Their filing comes as something of a reality check after several other organizations have expressed general support for the idea. The four groups are worried about a zoned system causing confusion among FM listeners as well as the risk of “self-interference,” which would harm FM’s standing with consumers. GBS has been vocal about the potential benefits to FM broadcasters.
The companies — iHeartMedia, Cumulus, Entercom and Beasley — wrote, “Technologies that are not yet widely proven which could cause interference to the primary signal, as well as confusion among radio listeners as the primary signal is handed off to a localized signal, should not prematurely be adopted as a default standard without more real-world experience gathered with experimental authorizations.”
They commented on the petition from GeoBroadcast Solutions, which wants the FCC to allow FM boosters to insert programming different from that carried by the booster’s primary station. This would allow GBS to deploy its ZoneCasting product and let FM broadcasters send unique ads and program content to very localized listeners.
“While this, or similar technologies to provide for zoned broadcasting by FM booster facilities, may ultimately prove valuable,” the groups wrote, the FCC first needs to develop a record of the feasibility of the technology based on further experimental authorizations.
“Automatically authorizing such an unproven technology … is particularly premature given the proponent’s acknowledgment that listeners will experience some degree of ‘self-interference,’ as the booster signal is handed off from the primary programming to the zone programming,” they wrote.
They acknowledged that GBS referenced several studies of its ZoneCasting technology but said there has only been one “real-world” experimental test of the current iteration. “That is a slim basis for the commission to proceed with a Notice of Proposed Rulemaking to change the booster rule to allow automatic use of a barely-tested technology system with known downsides.”
They said that by moving to an NPRM as GBS has requested, the FCC would essentially endorse ZoneCasting “without the need for implementers to report back to the commission on the benefits, problems and/or weaknesses of the system.”
They said third parties should be able to “formulate legitimate comments based on either direct experience with the technology, or grounded in widespread experimentation in varied locations.”

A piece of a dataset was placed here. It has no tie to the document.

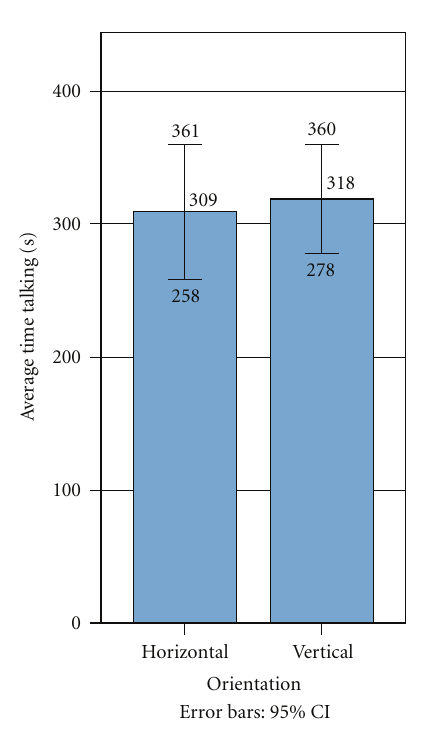
Figure 6: Average time talking per minute (per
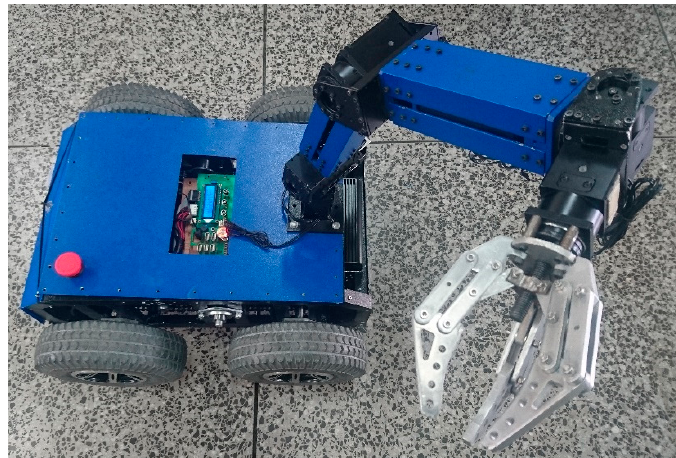
Figure 7. Mobile robotic manipulator system.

Among their concerns is that the technology might generate confusion as listeners cross transition zones, particularly when driving through alternate programming zones while listening to FM radio in their vehicles. In that case, “Independent parties will need to study whether the end result could be to drive listeners to leave the medium, which could harm all broadcasters seeking to serve listeners via over-the-air FM transmission.”
They asked the FCC to allow more experimental authorizations and reporting, as it has done for other technologies like Single Sideband Suppressed Carrier Modulation, all-digital on AM, Modulation Dependent Carrier Level controls and HD Radio. “The commission also typically conditions continuance of the experimental authority on the lack of objectionable interference.”
The groups concluded by saying that zoned broadcasting “may ultimately be a promising technology” and that with a real-world record, the commission could consider rule changes.